Lesson 49 • Advanced Track

SQL with Big Data Tools

By the end of this lesson you'll be able to run the same SQL you already know across terabytes and petabytes of data — using distributed engines like Hive, Spark SQL, and Presto/Trino, and the laptop-sized powerhouse DuckDB — and you'll know why columnar storage and partitioning make those queries fast.

What You'll Learn

✓Run SQL on huge datasets with Hive, Spark SQL, Presto/Trino & DuckDB
✓Point an EXTERNAL table at files in a data lake (no copying)
✓Read Parquet/CSV files directly with DuckDB's read_parquet
✓Partition data so queries scan folders, not the whole lake
✓Why columnar storage (Parquet/ORC) beats rows for analytics
✓When distributed SQL beats a single database — and when it doesn't

Before you start: finish Data Warehousing so you're comfortable with fact tables, aggregation, and OLAP-style queries. The in-browser editor lets you write and edit SQL; the real big-data engines below run on clusters or files, so treat these as read-and-understand examples. To run standard SQL and check the shapes of results, copy a query into a free playground like sqliteonline.com, or install DuckDB (a single file) to try read_parquet for real. Every example shows its expected result so you can check yourself.

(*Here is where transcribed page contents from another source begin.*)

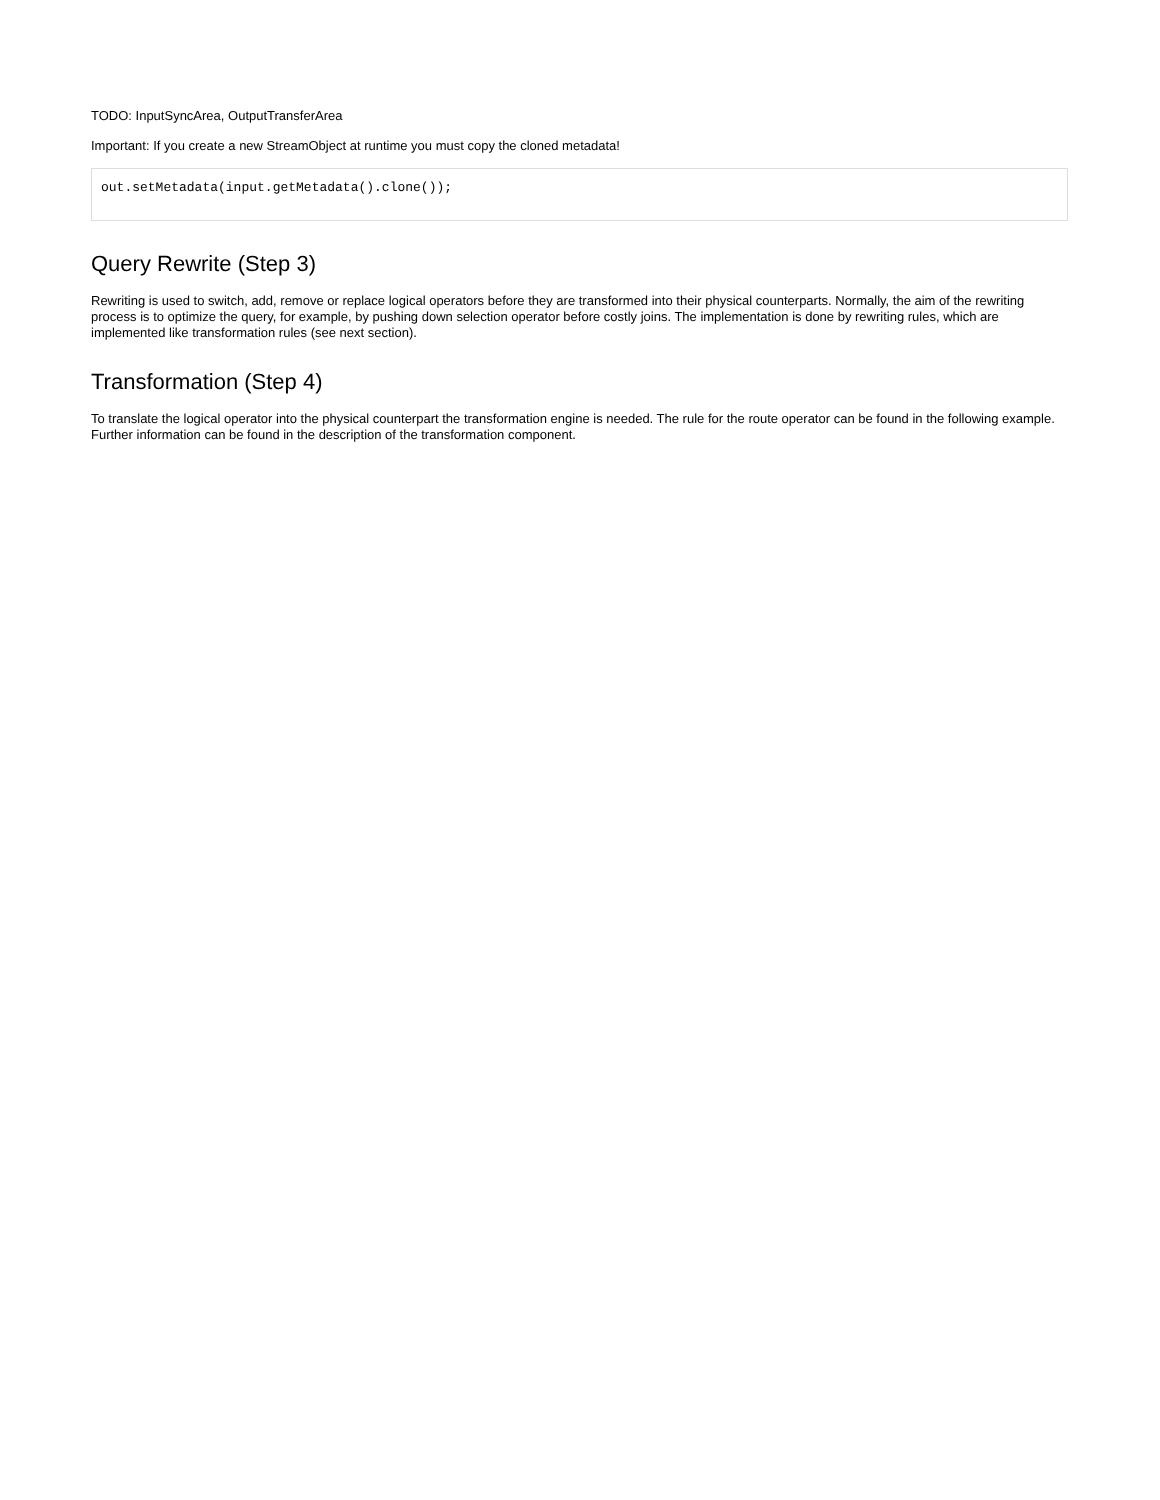TODO: InputSyncArea, OutputTransferArea
Important: If you create a new StreamObject at runtime you must copy the cloned metadata!
out.setMetadata(input.getMetadata().clone());
Query Rewrite (Step 3)
Rewriting is used to switch, add, remove or replace logical operators before they are transformed into their physical counterparts. Normally, the aim of the rewriting process is to optimize the query, for example, by pushing down selection operator before costly joins. The implementation is done by rewriting rules, which are implemented like transformation rules (see next section).
Transformation (Step 4)
To translate the logical operator into the physical counterpart the transformation engine is needed. The rule for the route operator can be found in the following example. Further information can be found in the description of the transformation component.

Our Sample Dataset: `events`

Imagine billions of these rows spread across thousands of files in a data lake, one folder per day. Every query in this lesson runs against this events shape — a tiny preview is shown here so you can picture the columns.

Result:

event_id	user_id	event_type	amount	event_date
9001	4471	purchase	49.99	2024-06-01
9002	4471	view	0	2024-06-01
9003	5520	signup	0	2024-06-01
9004	3310	purchase	8.5	2024-06-02
…	…	…	…	…

Big data just means data too large or fast for a single database to handle comfortably — so the work is spread across many machines. The good news: you query it with the SQL you already know.

1. The Same SQL, a Bigger Engine

A normal database (PostgreSQL, MySQL) runs your query on one machine. A distributed query engine splits the work across a cluster of machines that each scan part of the data, then combines the partial answers. You still write SELECT … GROUP BY …; the engine handles the splitting.

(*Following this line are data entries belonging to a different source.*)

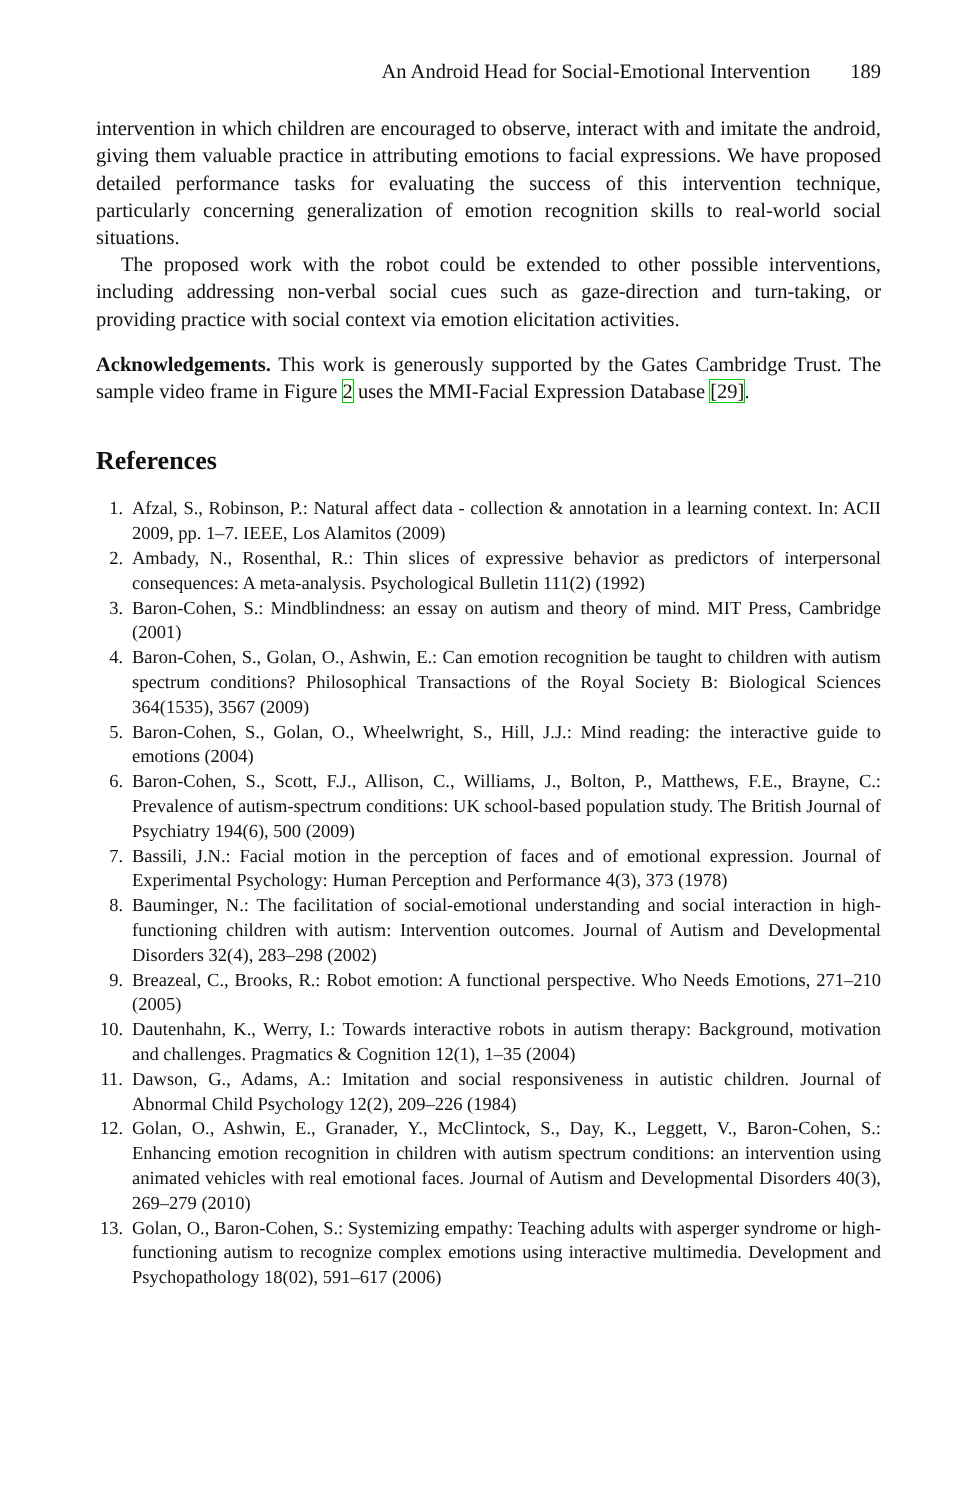An Android Head for Social-Emotional Intervention 189
intervention in which children are encouraged to observe, interact with and imitate the android, giving them valuable practice in attributing emotions to facial expressions. We have proposed detailed performance tasks for evaluating the success of this intervention technique, particularly concerning generalization of emotion recognition skills to real-world social situations.
The proposed work with the robot could be extended to other possible interventions, including addressing non-verbal social cues such as gaze-direction and turn-taking, or providing practice with social context via emotion elicitation activities.
Acknowledgements. This work is generously supported by the Gates Cambridge Trust. The sample video frame in Figure 2 uses the MMI-Facial Expression Database [29].
References
1. Afzal, S., Robinson, P.: Natural affect data - collection & annotation in a learning context. In: ACII 2009, pp. 1–7. IEEE, Los Alamitos (2009)
2. Ambady, N., Rosenthal, R.: Thin slices of expressive behavior as predictors of interpersonal consequences: A meta-analysis. Psychological Bulletin 111(2) (1992)
3. Baron-Cohen, S.: Mindblindness: an essay on autism and theory of mind. MIT Press, Cambridge (2001)
4. Baron-Cohen, S., Golan, O., Ashwin, E.: Can emotion recognition be taught to children with autism spectrum conditions? Philosophical Transactions of the Royal Society B: Biological Sciences 364(1535), 3567 (2009)
5. Baron-Cohen, S., Golan, O., Wheelwright, S., Hill, J.J.: Mind reading: the interactive guide to emotions (2004)
6. Baron-Cohen, S., Scott, F.J., Allison, C., Williams, J., Bolton, P., Matthews, F.E., Brayne, C.: Prevalence of autism-spectrum conditions: UK school-based population study. The British Journal of Psychiatry 194(6), 500 (2009)
7. Bassili, J.N.: Facial motion in the perception of faces and of emotional expression. Journal of Experimental Psychology: Human Perception and Performance 4(3), 373 (1978)
8. Bauminger, N.: The facilitation of social-emotional understanding and social interaction in high-functioning children with autism: Intervention outcomes. Journal of Autism and Developmental Disorders 32(4), 283–298 (2002)
9. Breazeal, C., Brooks, R.: Robot emotion: A functional perspective. Who Needs Emotions, 271–210 (2005)
10. Dautenhahn, K., Werry, I.: Towards interactive robots in autism therapy: Background, motivation and challenges. Pragmatics & Cognition 12(1), 1–35 (2004)
11. Dawson, G., Adams, A.: Imitation and social responsiveness in autistic children. Journal of Abnormal Child Psychology 12(2), 209–226 (1984)
12. Golan, O., Ashwin, E., Granader, Y., McClintock, S., Day, K., Leggett, V., Baron-Cohen, S.: Enhancing emotion recognition in children with autism spectrum conditions: an intervention using animated vehicles with real emotional faces. Journal of Autism and Developmental Disorders 40(3), 269–279 (2010)
13. Golan, O., Baron-Cohen, S.: Systemizing empathy: Teaching adults with asperger syndrome or high-functioning autism to recognize complex emotions using interactive multimedia. Development and Psychopathology 18(02), 591–617 (2006)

The big four you'll meet: Apache Hive (SQL compiled into batch jobs over Hadoop — slow but bottomless), Spark SQL (the same idea but in memory, far faster for interactive work), Presto/Trino (a "federated" MPP engine — MPP = massively parallel processing — that can join across many different sources at once), and DuckDB (not distributed at all, but astonishingly fast on a single machine for files up to ~100 GB).

📚 Real-world analogy

A single database is one librarian searching one library. A distributed engine is a thousand librarians, each searching one wing, then handing their slips to a head librarian who tallies the total. Same request ("how many books on SQL?"), wildly more shelves — and it finishes in about the same time because everyone works at once.

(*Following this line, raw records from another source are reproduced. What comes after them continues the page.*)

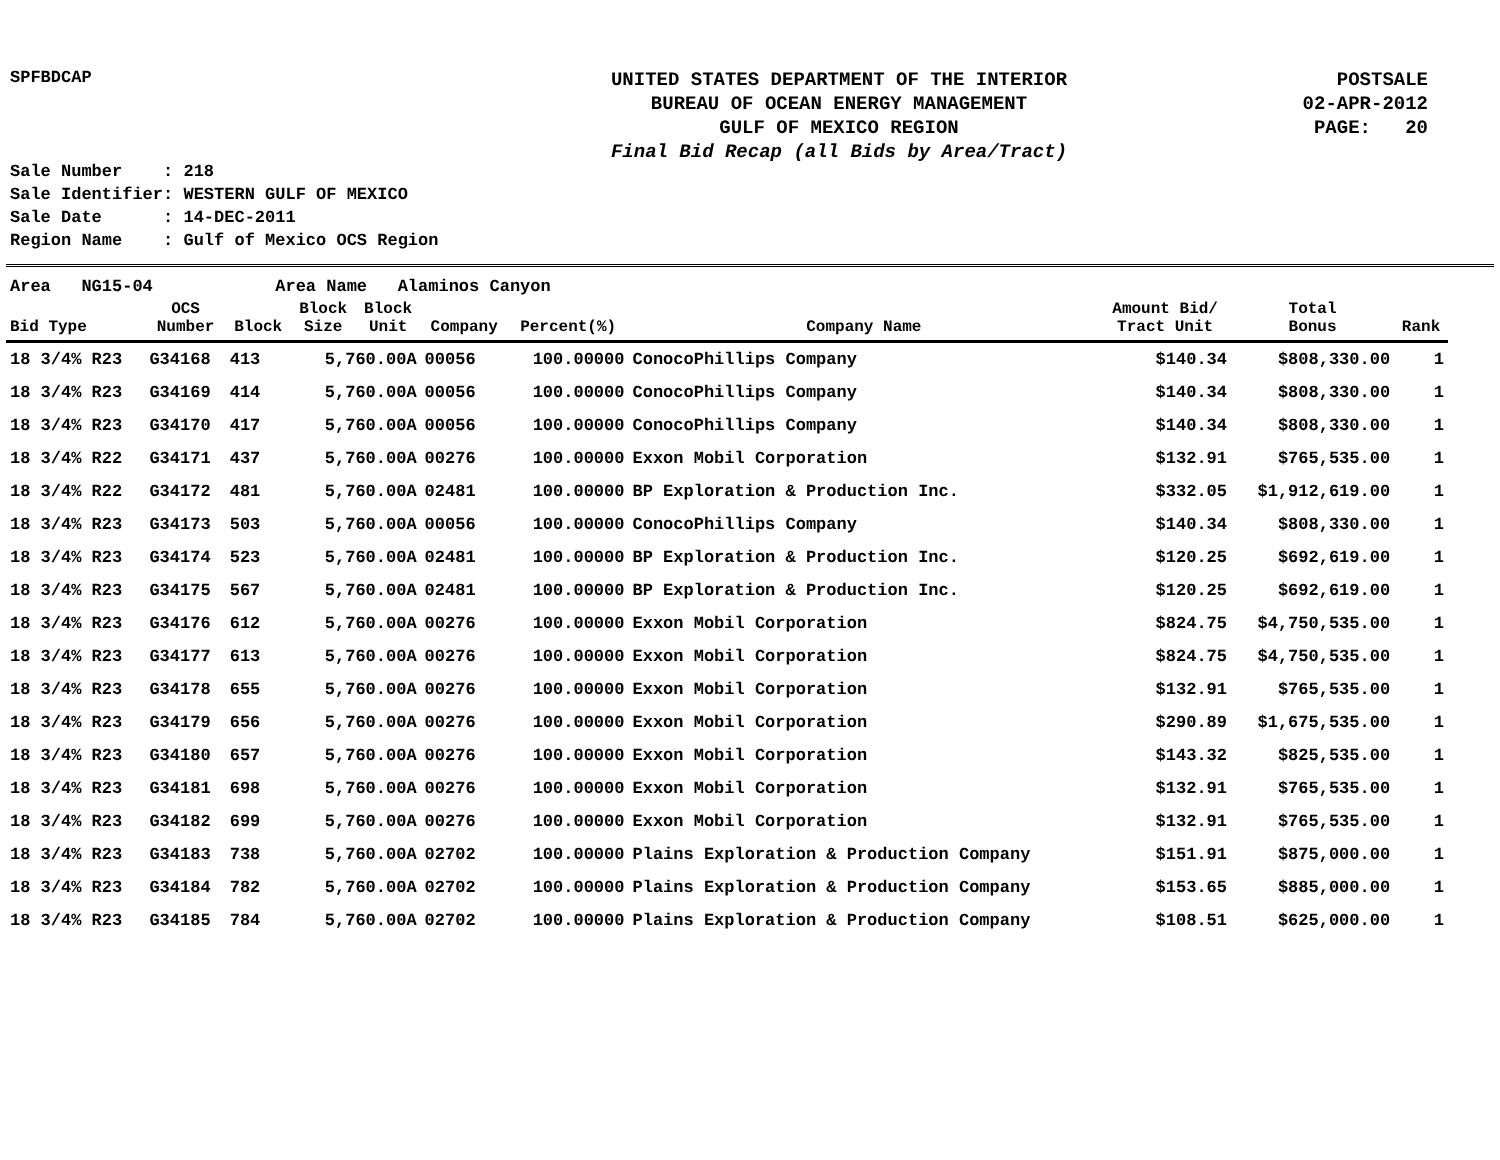SPFBDCAP
UNITED STATES DEPARTMENT OF THE INTERIOR
BUREAU OF OCEAN ENERGY MANAGEMENT
GULF OF MEXICO REGION
Final Bid Recap (all Bids by Area/Tract)
POSTSALE
02-APR-2012
PAGE: 20
Sale Number : 218
Sale Identifier: WESTERN GULF OF MEXICO
Sale Date : 14-DEC-2011
Region Name : Gulf of Mexico OCS Region
Area NG15-04 Area Name Alaminos Canyon
| Bid Type | OCS Number | Block | Block Size | Block Unit | Company | Percent(%) | Company Name | Amount Bid/ Tract Unit | Total Bonus | Rank |
| --- | --- | --- | --- | --- | --- | --- | --- | --- | --- | --- |
| 18 3/4% R23 | G34168 | 413 | 5,760.00A | | 00056 | 100.00000 | ConocoPhillips Company | $140.34 | $808,330.00 | 1 |
| 18 3/4% R23 | G34169 | 414 | 5,760.00A | | 00056 | 100.00000 | ConocoPhillips Company | $140.34 | $808,330.00 | 1 |
| 18 3/4% R23 | G34170 | 417 | 5,760.00A | | 00056 | 100.00000 | ConocoPhillips Company | $140.34 | $808,330.00 | 1 |
| 18 3/4% R22 | G34171 | 437 | 5,760.00A | | 00276 | 100.00000 | Exxon Mobil Corporation | $132.91 | $765,535.00 | 1 |
| 18 3/4% R22 | G34172 | 481 | 5,760.00A | | 02481 | 100.00000 | BP Exploration & Production Inc. | $332.05 | $1,912,619.00 | 1 |
| 18 3/4% R23 | G34173 | 503 | 5,760.00A | | 00056 | 100.00000 | ConocoPhillips Company | $140.34 | $808,330.00 | 1 |
| 18 3/4% R23 | G34174 | 523 | 5,760.00A | | 02481 | 100.00000 | BP Exploration & Production Inc. | $120.25 | $692,619.00 | 1 |
| 18 3/4% R23 | G34175 | 567 | 5,760.00A | | 02481 | 100.00000 | BP Exploration & Production Inc. | $120.25 | $692,619.00 | 1 |
| 18 3/4% R23 | G34176 | 612 | 5,760.00A | | 00276 | 100.00000 | Exxon Mobil Corporation | $824.75 | $4,750,535.00 | 1 |
| 18 3/4% R23 | G34177 | 613 | 5,760.00A | | 00276 | 100.00000 | Exxon Mobil Corporation | $824.75 | $4,750,535.00 | 1 |
| 18 3/4% R23 | G34178 | 655 | 5,760.00A | | 00276 | 100.00000 | Exxon Mobil Corporation | $132.91 | $765,535.00 | 1 |
| 18 3/4% R23 | G34179 | 656 | 5,760.00A | | 00276 | 100.00000 | Exxon Mobil Corporation | $290.89 | $1,675,535.00 | 1 |
| 18 3/4% R23 | G34180 | 657 | 5,760.00A | | 00276 | 100.00000 | Exxon Mobil Corporation | $143.32 | $825,535.00 | 1 |
| 18 3/4% R23 | G34181 | 698 | 5,760.00A | | 00276 | 100.00000 | Exxon Mobil Corporation | $132.91 | $765,535.00 | 1 |
| 18 3/4% R23 | G34182 | 699 | 5,760.00A | | 00276 | 100.00000 | Exxon Mobil Corporation | $132.91 | $765,535.00 | 1 |
| 18 3/4% R23 | G34183 | 738 | 5,760.00A | | 02702 | 100.00000 | Plains Exploration & Production Company | $151.91 | $875,000.00 | 1 |
| 18 3/4% R23 | G34184 | 782 | 5,760.00A | | 02702 | 100.00000 | Plains Exploration & Production Company | $153.65 | $885,000.00 | 1 |
| 18 3/4% R23 | G34185 | 784 | 5,760.00A | | 02702 | 100.00000 | Plains Exploration & Production Company | $108.51 | $625,000.00 | 1 |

2. Columnar Storage (Parquet/ORC) vs Rows

A traditional database stores data row by row: all of row 1's values together, then all of row 2's. That's perfect when you fetch whole records one at a time. Analytics is the opposite — you usually want one or two columns across millions of rows (e.g. SUM(amount)).

Columnar formats like Parquet and ORC store all of one column's values together. So SUM(amount) reads only the amount column and skips the other 49 columns on disk. Columns also compress brilliantly (similar values sit next to each other), so files are smaller and faster to read.

Rule of thumb: row storage for OLTP (many small reads/writes of whole records); columnar (Parquet/ORC) for analytics (big scans of a few columns). Nearly every big-data engine prefers Parquet.

Layout	On disk	Best for
Row (CSV, OLTP DB)	row1 all-cols, row2 all-cols…	Fetching/updating whole records
Columnar (Parquet/ORC)	all event_type, then all amount…	Aggregating a few columns over many rows

3. External Tables & Partition Pruning (Hive)

An EXTERNAL table is a SQL definition layered over files that already exist in storage (HDFS, S3). Hive doesn't copy or own the data — it just describes the columns so you can query the files with SQL. Drop the table and the files stay.

Partitioning physically splits the data into folders by a column — here, one folder per event_date. When your WHERE filters on that column, the engine reads only the matching folders. That's partition pruning (a form of predicate pushdown: the filter is pushed down to the storage layer so unneeded data is never read). Filtering one day out of a year can mean scanning 1 folder instead of 365.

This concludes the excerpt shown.